What needs to be done
Starting at the first line of the records below, reproduce every line up to and including the line with "X204327958Y-96770000D03*", but leave out all pictures.
-------- Data
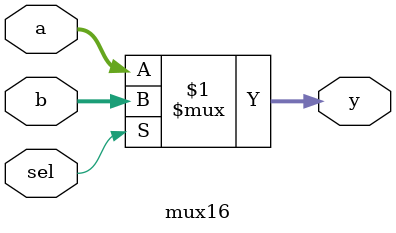
<source format=v>
module mux16(input [15:0] a, input [15:0] b, input sel, output [15:0] y);
  assign y = sel ? b : a;
endmodule


</source>
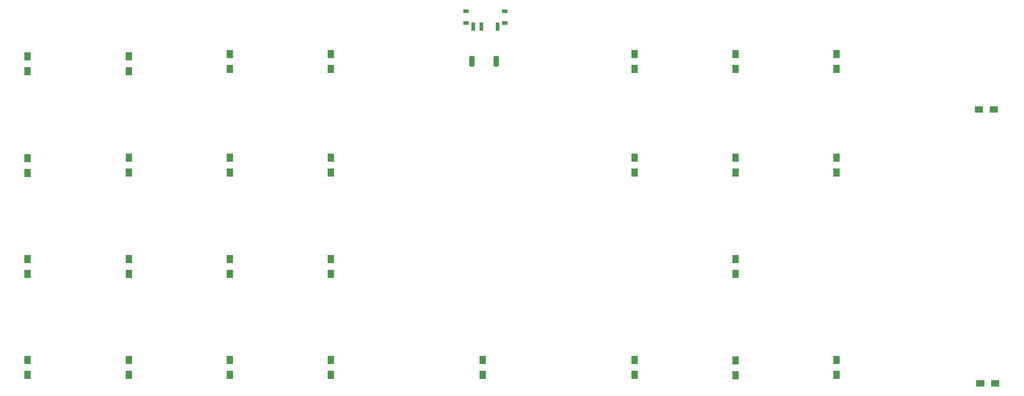
<source format=gtp>
G04 #@! TF.GenerationSoftware,KiCad,Pcbnew,(6.0.7-1)-1*
G04 #@! TF.CreationDate,2022-09-15T21:20:34+02:00*
G04 #@! TF.ProjectId,yts-pcb,7974732d-7063-4622-9e6b-696361645f70,rev?*
G04 #@! TF.SameCoordinates,Original*
G04 #@! TF.FileFunction,Paste,Top*
G04 #@! TF.FilePolarity,Positive*
%FSLAX46Y46*%
G04 Gerber Fmt 4.6, Leading zero omitted, Abs format (unit mm)*
G04 Created by KiCad (PCBNEW (6.0.7-1)-1) date 2022-09-15 21:20:34*
%MOMM*%
%LPD*%
G01*
G04 APERTURE LIST*
G04 Aperture macros list*
%AMRoundRect*
0 Rectangle with rounded corners*
0 $1 Rounding radius*
0 $2 $3 $4 $5 $6 $7 $8 $9 X,Y pos of 4 corners*
0 Add a 4 corners polygon primitive as box body*
4,1,4,$2,$3,$4,$5,$6,$7,$8,$9,$2,$3,0*
0 Add four circle primitives for the rounded corners*
1,1,$1+$1,$2,$3*
1,1,$1+$1,$4,$5*
1,1,$1+$1,$6,$7*
1,1,$1+$1,$8,$9*
0 Add four rect primitives between the rounded corners*
20,1,$1+$1,$2,$3,$4,$5,0*
20,1,$1+$1,$4,$5,$6,$7,0*
20,1,$1+$1,$6,$7,$8,$9,0*
20,1,$1+$1,$8,$9,$2,$3,0*%
G04 Aperture macros list end*
%ADD10RoundRect,0.250000X-0.250000X-0.750000X0.250000X-0.750000X0.250000X0.750000X-0.250000X0.750000X0*%
%ADD11R,0.700000X1.500000*%
%ADD12R,1.000000X0.800000*%
%ADD13R,1.600000X1.200000*%
%ADD14R,1.200000X1.600000*%
G04 APERTURE END LIST*
D10*
X209977958Y-106200000D03*
X205477958Y-106200000D03*
D11*
X205727958Y-99630000D03*
X207227958Y-99630000D03*
X210227958Y-99630000D03*
D12*
X211627958Y-96770000D03*
X211627958Y-98980000D03*
X204327958Y-96770000D03*
X204327958Y-98980000D03*
D13*
X300677958Y-115200000D03*
X303477958Y-115200000D03*
D14*
X235977958Y-165100000D03*
X235977958Y-162300000D03*
X140977958Y-165100000D03*
X140977958Y-162300000D03*
X178977958Y-146100000D03*
X178977958Y-143300000D03*
X121977958Y-108000000D03*
X121977958Y-105200000D03*
X159977958Y-146100000D03*
X159977958Y-143300000D03*
X273977958Y-127100000D03*
X273977958Y-124300000D03*
X121977958Y-146100000D03*
X121977958Y-143300000D03*
X235977958Y-107600000D03*
X235977958Y-104800000D03*
X178977958Y-107600000D03*
X178977958Y-104800000D03*
D13*
X300977958Y-166700000D03*
X303777958Y-166700000D03*
D14*
X254977958Y-146100000D03*
X254977958Y-143300000D03*
X140977958Y-127100000D03*
X140977958Y-124300000D03*
X159977958Y-165100000D03*
X159977958Y-162300000D03*
X121977958Y-165100000D03*
X121977958Y-162300000D03*
X273977958Y-165100000D03*
X273977958Y-162300000D03*
X178977958Y-165100000D03*
X178977958Y-162300000D03*
X140977958Y-146100000D03*
X140977958Y-143300000D03*
X254977958Y-107600000D03*
X254977958Y-104800000D03*
X235977958Y-127100000D03*
X235977958Y-124300000D03*
X121977958Y-127200000D03*
X121977958Y-124400000D03*
X159977958Y-107600000D03*
X159977958Y-104800000D03*
X273977958Y-107600000D03*
X273977958Y-104800000D03*
X207477958Y-165100000D03*
X207477958Y-162300000D03*
X178977958Y-127100000D03*
X178977958Y-124300000D03*
X159977958Y-127100000D03*
X159977958Y-124300000D03*
X254977958Y-165200000D03*
X254977958Y-162400000D03*
X254977958Y-127100000D03*
X254977958Y-124300000D03*
X140977958Y-108000000D03*
X140977958Y-105200000D03*
M02*

</source>
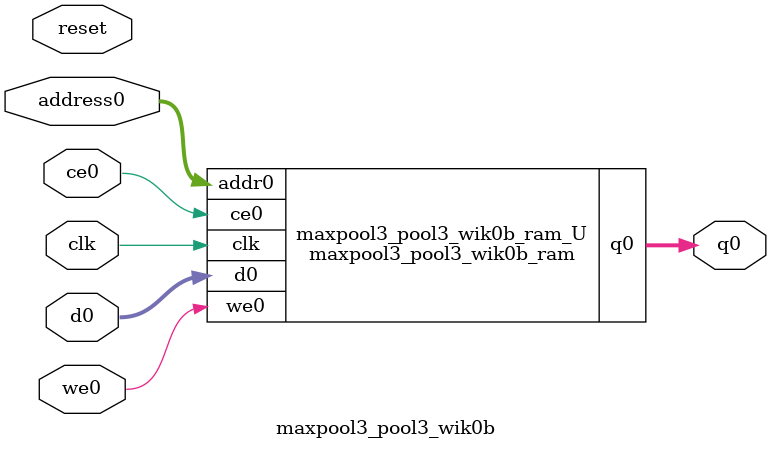
<source format=v>
`timescale 1 ns / 1 ps
module maxpool3_pool3_wik0b_ram (addr0, ce0, d0, we0, q0,  clk);

parameter DWIDTH = 5;
parameter AWIDTH = 2;
parameter MEM_SIZE = 4;

input[AWIDTH-1:0] addr0;
input ce0;
input[DWIDTH-1:0] d0;
input we0;
output reg[DWIDTH-1:0] q0;
input clk;

(* ram_style = "distributed" *)reg [DWIDTH-1:0] ram[0:MEM_SIZE-1];




always @(posedge clk)  
begin 
    if (ce0) begin
        if (we0) 
            ram[addr0] <= d0; 
        q0 <= ram[addr0];
    end
end


endmodule

`timescale 1 ns / 1 ps
module maxpool3_pool3_wik0b(
    reset,
    clk,
    address0,
    ce0,
    we0,
    d0,
    q0);

parameter DataWidth = 32'd5;
parameter AddressRange = 32'd4;
parameter AddressWidth = 32'd2;
input reset;
input clk;
input[AddressWidth - 1:0] address0;
input ce0;
input we0;
input[DataWidth - 1:0] d0;
output[DataWidth - 1:0] q0;



maxpool3_pool3_wik0b_ram maxpool3_pool3_wik0b_ram_U(
    .clk( clk ),
    .addr0( address0 ),
    .ce0( ce0 ),
    .we0( we0 ),
    .d0( d0 ),
    .q0( q0 ));

endmodule


</source>
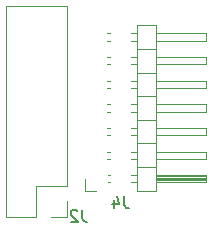
<source format=gbr>
G04 #@! TF.GenerationSoftware,KiCad,Pcbnew,(5.1.2)-2*
G04 #@! TF.CreationDate,2019-09-11T21:46:37-05:00*
G04 #@! TF.ProjectId,zturn_breakout,7a747572-6e5f-4627-9265-616b6f75742e,rev?*
G04 #@! TF.SameCoordinates,Original*
G04 #@! TF.FileFunction,Legend,Bot*
G04 #@! TF.FilePolarity,Positive*
%FSLAX46Y46*%
G04 Gerber Fmt 4.6, Leading zero omitted, Abs format (unit mm)*
G04 Created by KiCad (PCBNEW (5.1.2)-2) date 2019-09-11 21:46:37*
%MOMM*%
%LPD*%
G04 APERTURE LIST*
%ADD10C,0.120000*%
%ADD11C,0.150000*%
G04 APERTURE END LIST*
D10*
X151146000Y-106029000D02*
X152146000Y-106029000D01*
X151146000Y-105029000D02*
X151146000Y-106029000D01*
X153028114Y-92719000D02*
X153263886Y-92719000D01*
X153028114Y-93339000D02*
X153263886Y-93339000D01*
X155028114Y-92719000D02*
X155586000Y-92719000D01*
X155028114Y-93339000D02*
X155586000Y-93339000D01*
X161406000Y-92719000D02*
X157206000Y-92719000D01*
X161406000Y-93339000D02*
X161406000Y-92719000D01*
X157206000Y-93339000D02*
X161406000Y-93339000D01*
X155586000Y-94029000D02*
X157206000Y-94029000D01*
X153028114Y-94719000D02*
X153263886Y-94719000D01*
X153028114Y-95339000D02*
X153263886Y-95339000D01*
X155028114Y-94719000D02*
X155586000Y-94719000D01*
X155028114Y-95339000D02*
X155586000Y-95339000D01*
X161406000Y-94719000D02*
X157206000Y-94719000D01*
X161406000Y-95339000D02*
X161406000Y-94719000D01*
X157206000Y-95339000D02*
X161406000Y-95339000D01*
X155586000Y-96029000D02*
X157206000Y-96029000D01*
X153028114Y-96719000D02*
X153263886Y-96719000D01*
X153028114Y-97339000D02*
X153263886Y-97339000D01*
X155028114Y-96719000D02*
X155586000Y-96719000D01*
X155028114Y-97339000D02*
X155586000Y-97339000D01*
X161406000Y-96719000D02*
X157206000Y-96719000D01*
X161406000Y-97339000D02*
X161406000Y-96719000D01*
X157206000Y-97339000D02*
X161406000Y-97339000D01*
X155586000Y-98029000D02*
X157206000Y-98029000D01*
X153028114Y-98719000D02*
X153263886Y-98719000D01*
X153028114Y-99339000D02*
X153263886Y-99339000D01*
X155028114Y-98719000D02*
X155586000Y-98719000D01*
X155028114Y-99339000D02*
X155586000Y-99339000D01*
X161406000Y-98719000D02*
X157206000Y-98719000D01*
X161406000Y-99339000D02*
X161406000Y-98719000D01*
X157206000Y-99339000D02*
X161406000Y-99339000D01*
X155586000Y-100029000D02*
X157206000Y-100029000D01*
X153028114Y-100719000D02*
X153263886Y-100719000D01*
X153028114Y-101339000D02*
X153263886Y-101339000D01*
X155028114Y-100719000D02*
X155586000Y-100719000D01*
X155028114Y-101339000D02*
X155586000Y-101339000D01*
X161406000Y-100719000D02*
X157206000Y-100719000D01*
X161406000Y-101339000D02*
X161406000Y-100719000D01*
X157206000Y-101339000D02*
X161406000Y-101339000D01*
X155586000Y-102029000D02*
X157206000Y-102029000D01*
X153028114Y-102719000D02*
X153263886Y-102719000D01*
X153028114Y-103339000D02*
X153263886Y-103339000D01*
X155028114Y-102719000D02*
X155586000Y-102719000D01*
X155028114Y-103339000D02*
X155586000Y-103339000D01*
X161406000Y-102719000D02*
X157206000Y-102719000D01*
X161406000Y-103339000D02*
X161406000Y-102719000D01*
X157206000Y-103339000D02*
X161406000Y-103339000D01*
X155586000Y-104029000D02*
X157206000Y-104029000D01*
X153081000Y-104719000D02*
X153263886Y-104719000D01*
X153081000Y-105339000D02*
X153263886Y-105339000D01*
X155028114Y-104719000D02*
X155586000Y-104719000D01*
X155028114Y-105339000D02*
X155586000Y-105339000D01*
X157206000Y-104799000D02*
X161406000Y-104799000D01*
X157206000Y-104919000D02*
X161406000Y-104919000D01*
X157206000Y-105039000D02*
X161406000Y-105039000D01*
X157206000Y-105159000D02*
X161406000Y-105159000D01*
X157206000Y-105279000D02*
X161406000Y-105279000D01*
X161406000Y-104719000D02*
X157206000Y-104719000D01*
X161406000Y-105339000D02*
X161406000Y-104719000D01*
X157206000Y-105339000D02*
X161406000Y-105339000D01*
X157206000Y-106089000D02*
X155586000Y-106089000D01*
X157206000Y-91969000D02*
X157206000Y-106089000D01*
X155586000Y-91969000D02*
X157206000Y-91969000D01*
X155586000Y-106089000D02*
X155586000Y-91969000D01*
X148336000Y-108264000D02*
X149666000Y-108264000D01*
X149666000Y-108264000D02*
X149666000Y-106934000D01*
X147066000Y-108264000D02*
X147066000Y-105664000D01*
X147066000Y-105664000D02*
X149666000Y-105664000D01*
X149666000Y-105664000D02*
X149666000Y-90364000D01*
X144466000Y-90364000D02*
X149666000Y-90364000D01*
X144466000Y-108264000D02*
X144466000Y-90364000D01*
X144466000Y-108264000D02*
X147066000Y-108264000D01*
D11*
X154511333Y-106513380D02*
X154511333Y-107227666D01*
X154558952Y-107370523D01*
X154654190Y-107465761D01*
X154797047Y-107513380D01*
X154892285Y-107513380D01*
X153606571Y-106846714D02*
X153606571Y-107513380D01*
X153844666Y-106465761D02*
X154082761Y-107180047D01*
X153463714Y-107180047D01*
X150955333Y-107656380D02*
X150955333Y-108370666D01*
X151002952Y-108513523D01*
X151098190Y-108608761D01*
X151241047Y-108656380D01*
X151336285Y-108656380D01*
X150526761Y-107751619D02*
X150479142Y-107704000D01*
X150383904Y-107656380D01*
X150145809Y-107656380D01*
X150050571Y-107704000D01*
X150002952Y-107751619D01*
X149955333Y-107846857D01*
X149955333Y-107942095D01*
X150002952Y-108084952D01*
X150574380Y-108656380D01*
X149955333Y-108656380D01*
M02*

</source>
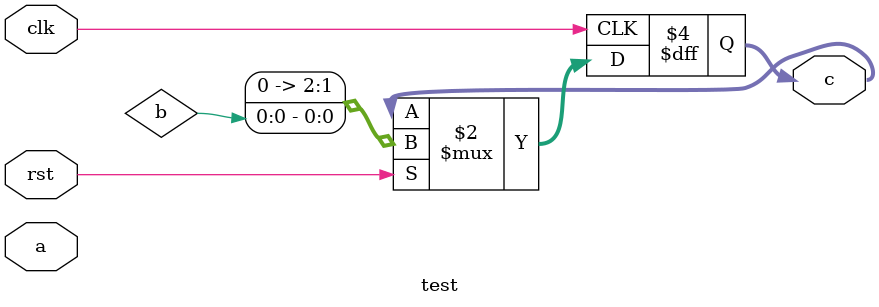
<source format=sv>
module test (
    input logic clk,
    input logic rst,
    input logic [2:0] a,
    output logic [2:0] c
);

  always_ff @(posedge clk) begin
    if (rst) begin
      c <= b;
    end
  end

endmodule

</source>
----------------
Your solution
<source format=v>
module mux16(input [15:0] a, input [15:0] b, input sel, output [15:0] y);
  assign y = sel ? b : a;
endmodule


</source>
<source format=gtp>
G04 #@! TF.GenerationSoftware,KiCad,Pcbnew,(6.0.7-1)-1*
G04 #@! TF.CreationDate,2022-09-15T21:20:34+02:00*
G04 #@! TF.ProjectId,yts-pcb,7974732d-7063-4622-9e6b-696361645f70,rev?*
G04 #@! TF.SameCoordinates,Original*
G04 #@! TF.FileFunction,Paste,Top*
G04 #@! TF.FilePolarity,Positive*
%FSLAX46Y46*%
G04 Gerber Fmt 4.6, Leading zero omitted, Abs format (unit mm)*
G04 Created by KiCad (PCBNEW (6.0.7-1)-1) date 2022-09-15 21:20:34*
%MOMM*%
%LPD*%
G01*
G04 APERTURE LIST*
G04 Aperture macros list*
%AMRoundRect*
0 Rectangle with rounded corners*
0 $1 Rounding radius*
0 $2 $3 $4 $5 $6 $7 $8 $9 X,Y pos of 4 corners*
0 Add a 4 corners polygon primitive as box body*
4,1,4,$2,$3,$4,$5,$6,$7,$8,$9,$2,$3,0*
0 Add four circle primitives for the rounded corners*
1,1,$1+$1,$2,$3*
1,1,$1+$1,$4,$5*
1,1,$1+$1,$6,$7*
1,1,$1+$1,$8,$9*
0 Add four rect primitives between the rounded corners*
20,1,$1+$1,$2,$3,$4,$5,0*
20,1,$1+$1,$4,$5,$6,$7,0*
20,1,$1+$1,$6,$7,$8,$9,0*
20,1,$1+$1,$8,$9,$2,$3,0*%
G04 Aperture macros list end*
%ADD10RoundRect,0.250000X-0.250000X-0.750000X0.250000X-0.750000X0.250000X0.750000X-0.250000X0.750000X0*%
%ADD11R,0.700000X1.500000*%
%ADD12R,1.000000X0.800000*%
%ADD13R,1.600000X1.200000*%
%ADD14R,1.200000X1.600000*%
G04 APERTURE END LIST*
D10*
X209977958Y-106200000D03*
X205477958Y-106200000D03*
D11*
X205727958Y-99630000D03*
X207227958Y-99630000D03*
X210227958Y-99630000D03*
D12*
X211627958Y-96770000D03*
X211627958Y-98980000D03*
X204327958Y-96770000D03*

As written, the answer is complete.